MATERIALS PROVIDED START
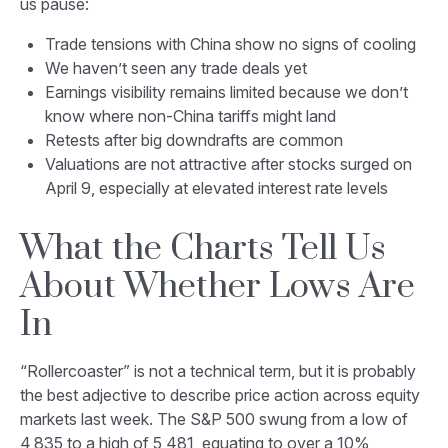
us pause:
Trade tensions with China show no signs of cooling
We haven’t seen any trade deals yet
Earnings visibility remains limited because we don’t
know where non-China tariffs might land
Retests after big downdrafts are common
Valuations are not attractive after stocks surged on
April 9, especially at elevated interest rate levels
What the Charts Tell Us
About Whether Lows Are
In
“Rollercoaster” is not a technical term, but it is probably
the best adjective to describe price action across equity
markets last week. The S&P 500 swung from a low of
4,835 to a high of 5,481, equating to over a 10%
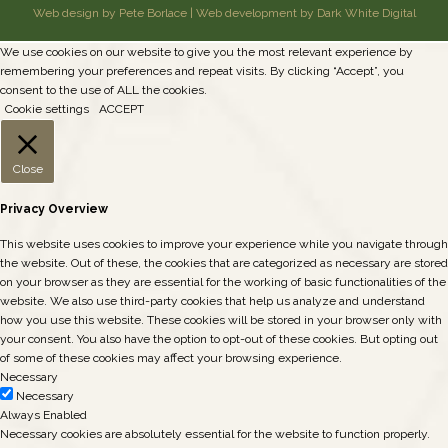
Web design by Pete Borlace
|
Web development by Dark White Digital
We use cookies on our website to give you the most relevant experience by
remembering your preferences and repeat visits. By clicking “Accept”, you
consent to the use of ALL the cookies.
Cookie settings
ACCEPT
Close
Privacy Overview
This website uses cookies to improve your experience while you navigate through
the website. Out of these, the cookies that are categorized as necessary are stored
on your browser as they are essential for the working of basic functionalities of the
website. We also use third-party cookies that help us analyze and understand
how you use this website. These cookies will be stored in your browser only with
your consent. You also have the option to opt-out of these cookies. But opting out
of some of these cookies may affect your browsing experience.
Necessary
Necessary
Always Enabled
Necessary cookies are absolutely essential for the website to function properly.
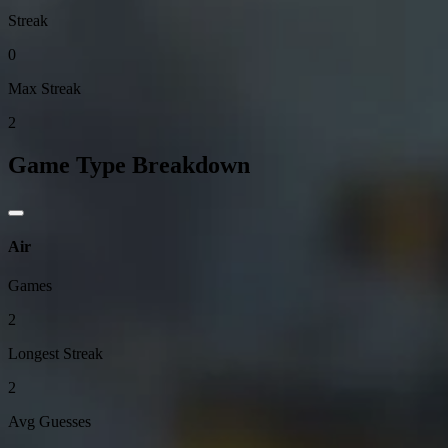
Streak
0
Max Streak
2
Game Type Breakdown
Air
Games
2
Longest Streak
2
Avg Guesses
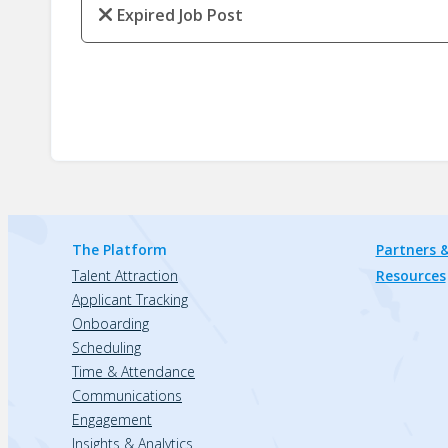
Expired Job Post
The Platform
Partners &
Talent Attraction
Resources
Applicant Tracking
Onboarding
Scheduling
Time & Attendance
Communications
Engagement
Insights & Analytics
MATERIALS PROVIDED END
■ **EXERCISE AIM**
In the data above, how many lines contain the word "experience"? Write the number only.

■ **TASK ANSWER**
3